MATERIAL PROVIDED: Begin

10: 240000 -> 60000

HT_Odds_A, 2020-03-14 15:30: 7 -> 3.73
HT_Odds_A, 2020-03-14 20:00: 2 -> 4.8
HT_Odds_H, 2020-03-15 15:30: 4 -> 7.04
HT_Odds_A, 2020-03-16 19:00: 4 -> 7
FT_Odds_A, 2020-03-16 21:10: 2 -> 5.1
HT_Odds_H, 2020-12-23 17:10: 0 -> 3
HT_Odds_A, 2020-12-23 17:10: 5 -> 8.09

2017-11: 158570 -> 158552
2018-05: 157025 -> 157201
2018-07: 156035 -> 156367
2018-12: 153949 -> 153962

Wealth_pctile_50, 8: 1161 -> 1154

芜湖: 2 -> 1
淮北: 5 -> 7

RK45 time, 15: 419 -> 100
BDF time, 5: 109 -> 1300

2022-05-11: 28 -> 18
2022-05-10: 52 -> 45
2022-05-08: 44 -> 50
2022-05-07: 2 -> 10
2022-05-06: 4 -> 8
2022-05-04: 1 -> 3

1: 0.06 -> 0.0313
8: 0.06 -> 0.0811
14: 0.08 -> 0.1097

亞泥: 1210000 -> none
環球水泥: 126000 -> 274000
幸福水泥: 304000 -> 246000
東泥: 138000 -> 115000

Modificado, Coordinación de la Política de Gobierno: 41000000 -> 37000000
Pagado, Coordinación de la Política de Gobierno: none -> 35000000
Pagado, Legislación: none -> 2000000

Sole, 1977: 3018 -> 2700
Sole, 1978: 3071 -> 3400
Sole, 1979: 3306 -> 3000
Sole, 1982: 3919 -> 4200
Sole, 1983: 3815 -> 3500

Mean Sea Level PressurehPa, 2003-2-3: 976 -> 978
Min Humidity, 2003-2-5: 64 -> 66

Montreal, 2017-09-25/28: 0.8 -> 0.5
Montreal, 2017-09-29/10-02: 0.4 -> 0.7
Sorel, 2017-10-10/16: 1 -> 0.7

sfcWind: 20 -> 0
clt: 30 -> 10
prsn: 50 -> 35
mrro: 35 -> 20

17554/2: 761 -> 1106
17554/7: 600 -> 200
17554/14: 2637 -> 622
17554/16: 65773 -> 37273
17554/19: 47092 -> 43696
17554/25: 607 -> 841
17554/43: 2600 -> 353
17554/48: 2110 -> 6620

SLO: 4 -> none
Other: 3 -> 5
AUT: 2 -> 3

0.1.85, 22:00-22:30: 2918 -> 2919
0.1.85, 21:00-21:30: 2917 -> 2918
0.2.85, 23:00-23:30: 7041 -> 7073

MATERIAL PROVIDED: End

• WHAT THE EXERCISE ASKS: Beginning with the opening line above, retype the records exactly through the line with "東泥: 138000 -> 115000", both ends included.

• TASK RESPONSE:
10: 240000 -> 60000

HT_Odds_A, 2020-03-14 15:30: 7 -> 3.73
HT_Odds_A, 2020-03-14 20:00: 2 -> 4.8
HT_Odds_H, 2020-03-15 15:30: 4 -> 7.04
HT_Odds_A, 2020-03-16 19:00: 4 -> 7
FT_Odds_A, 2020-03-16 21:10: 2 -> 5.1
HT_Odds_H, 2020-12-23 17:10: 0 -> 3
HT_Odds_A, 2020-12-23 17:10: 5 -> 8.09

2017-11: 158570 -> 158552
2018-05: 157025 -> 157201
2018-07: 156035 -> 156367
2018-12: 153949 -> 153962

Wealth_pctile_50, 8: 1161 -> 1154

芜湖: 2 -> 1
淮北: 5 -> 7

RK45 time, 15: 419 -> 100
BDF time, 5: 109 -> 1300

2022-05-11: 28 -> 18
2022-05-10: 52 -> 45
2022-05-08: 44 -> 50
2022-05-07: 2 -> 10
2022-05-06: 4 -> 8
2022-05-04: 1 -> 3

1: 0.06 -> 0.0313
8: 0.06 -> 0.0811
14: 0.08 -> 0.1097

亞泥: 1210000 -> none
環球水泥: 126000 -> 274000
幸福水泥: 304000 -> 246000
東泥: 138000 -> 115000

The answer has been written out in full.